> WORK TO COMPLETE: In the listing below, change every "top-left" to "upper-left" and reproduce the rest unchanged.

> RECORDS SUPPLIED:
..........
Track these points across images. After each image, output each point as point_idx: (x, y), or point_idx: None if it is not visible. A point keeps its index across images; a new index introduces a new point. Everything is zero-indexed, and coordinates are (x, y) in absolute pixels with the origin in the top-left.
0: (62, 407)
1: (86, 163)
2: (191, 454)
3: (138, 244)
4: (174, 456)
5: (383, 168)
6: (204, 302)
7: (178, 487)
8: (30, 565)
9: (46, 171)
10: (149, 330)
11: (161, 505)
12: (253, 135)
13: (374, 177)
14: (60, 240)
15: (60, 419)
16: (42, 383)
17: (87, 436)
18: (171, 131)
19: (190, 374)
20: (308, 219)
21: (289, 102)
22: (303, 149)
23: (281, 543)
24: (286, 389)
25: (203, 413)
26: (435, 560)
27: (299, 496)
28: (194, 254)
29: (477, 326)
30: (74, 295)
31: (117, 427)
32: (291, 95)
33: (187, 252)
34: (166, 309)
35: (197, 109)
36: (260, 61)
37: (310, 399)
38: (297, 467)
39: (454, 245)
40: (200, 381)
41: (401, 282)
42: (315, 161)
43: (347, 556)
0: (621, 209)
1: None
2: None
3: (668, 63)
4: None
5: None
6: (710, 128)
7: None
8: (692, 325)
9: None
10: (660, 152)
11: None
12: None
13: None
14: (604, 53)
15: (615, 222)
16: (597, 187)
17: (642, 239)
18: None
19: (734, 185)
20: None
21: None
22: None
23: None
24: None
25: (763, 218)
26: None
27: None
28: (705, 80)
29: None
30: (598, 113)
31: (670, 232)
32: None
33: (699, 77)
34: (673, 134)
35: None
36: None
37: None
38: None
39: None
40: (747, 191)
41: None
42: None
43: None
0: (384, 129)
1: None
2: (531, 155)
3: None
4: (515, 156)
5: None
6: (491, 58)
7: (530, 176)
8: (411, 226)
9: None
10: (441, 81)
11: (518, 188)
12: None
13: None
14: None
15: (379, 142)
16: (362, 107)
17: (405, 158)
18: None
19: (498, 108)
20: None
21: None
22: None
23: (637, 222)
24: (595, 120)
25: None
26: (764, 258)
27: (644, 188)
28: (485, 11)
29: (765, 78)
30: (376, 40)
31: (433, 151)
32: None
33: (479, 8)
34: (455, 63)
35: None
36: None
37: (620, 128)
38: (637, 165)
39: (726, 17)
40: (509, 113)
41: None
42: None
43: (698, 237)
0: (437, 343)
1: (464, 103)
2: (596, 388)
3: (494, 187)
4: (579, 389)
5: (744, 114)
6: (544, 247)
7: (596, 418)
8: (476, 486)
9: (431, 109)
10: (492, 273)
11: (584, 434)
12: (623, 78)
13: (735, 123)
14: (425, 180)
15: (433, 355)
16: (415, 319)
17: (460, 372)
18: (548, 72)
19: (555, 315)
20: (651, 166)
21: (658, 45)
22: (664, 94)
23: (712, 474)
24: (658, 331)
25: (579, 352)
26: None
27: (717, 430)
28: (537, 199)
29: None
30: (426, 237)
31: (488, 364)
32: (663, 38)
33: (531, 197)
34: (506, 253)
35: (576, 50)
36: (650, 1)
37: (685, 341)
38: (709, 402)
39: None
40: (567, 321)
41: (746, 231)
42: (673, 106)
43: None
..........
> EXPECTED ANSWER:
Track these points across images. After each image, output each point as point_idx: (x, y), or point_idx: None if it is not visible. A point keeps its index across images; a new index introduces a new point. Everything is zero-indexed, and coordinates are (x, y) in absolute pixels with the origin in the upper-left.
0: (62, 407)
1: (86, 163)
2: (191, 454)
3: (138, 244)
4: (174, 456)
5: (383, 168)
6: (204, 302)
7: (178, 487)
8: (30, 565)
9: (46, 171)
10: (149, 330)
11: (161, 505)
12: (253, 135)
13: (374, 177)
14: (60, 240)
15: (60, 419)
16: (42, 383)
17: (87, 436)
18: (171, 131)
19: (190, 374)
20: (308, 219)
21: (289, 102)
22: (303, 149)
23: (281, 543)
24: (286, 389)
25: (203, 413)
26: (435, 560)
27: (299, 496)
28: (194, 254)
29: (477, 326)
30: (74, 295)
31: (117, 427)
32: (291, 95)
33: (187, 252)
34: (166, 309)
35: (197, 109)
36: (260, 61)
37: (310, 399)
38: (297, 467)
39: (454, 245)
40: (200, 381)
41: (401, 282)
42: (315, 161)
43: (347, 556)
0: (621, 209)
1: None
2: None
3: (668, 63)
4: None
5: None
6: (710, 128)
7: None
8: (692, 325)
9: None
10: (660, 152)
11: None
12: None
13: None
14: (604, 53)
15: (615, 222)
16: (597, 187)
17: (642, 239)
18: None
19: (734, 185)
20: None
21: None
22: None
23: None
24: None
25: (763, 218)
26: None
27: None
28: (705, 80)
29: None
30: (598, 113)
31: (670, 232)
32: None
33: (699, 77)
34: (673, 134)
35: None
36: None
37: None
38: None
39: None
40: (747, 191)
41: None
42: None
43: None
0: (384, 129)
1: None
2: (531, 155)
3: None
4: (515, 156)
5: None
6: (491, 58)
7: (530, 176)
8: (411, 226)
9: None
10: (441, 81)
11: (518, 188)
12: None
13: None
14: None
15: (379, 142)
16: (362, 107)
17: (405, 158)
18: None
19: (498, 108)
20: None
21: None
22: None
23: (637, 222)
24: (595, 120)
25: None
26: (764, 258)
27: (644, 188)
28: (485, 11)
29: (765, 78)
30: (376, 40)
31: (433, 151)
32: None
33: (479, 8)
34: (455, 63)
35: None
36: None
37: (620, 128)
38: (637, 165)
39: (726, 17)
40: (509, 113)
41: None
42: None
43: (698, 237)
0: (437, 343)
1: (464, 103)
2: (596, 388)
3: (494, 187)
4: (579, 389)
5: (744, 114)
6: (544, 247)
7: (596, 418)
8: (476, 486)
9: (431, 109)
10: (492, 273)
11: (584, 434)
12: (623, 78)
13: (735, 123)
14: (425, 180)
15: (433, 355)
16: (415, 319)
17: (460, 372)
18: (548, 72)
19: (555, 315)
20: (651, 166)
21: (658, 45)
22: (664, 94)
23: (712, 474)
24: (658, 331)
25: (579, 352)
26: None
27: (717, 430)
28: (537, 199)
29: None
30: (426, 237)
31: (488, 364)
32: (663, 38)
33: (531, 197)
34: (506, 253)
35: (576, 50)
36: (650, 1)
37: (685, 341)
38: (709, 402)
39: None
40: (567, 321)
41: (746, 231)
42: (673, 106)
43: None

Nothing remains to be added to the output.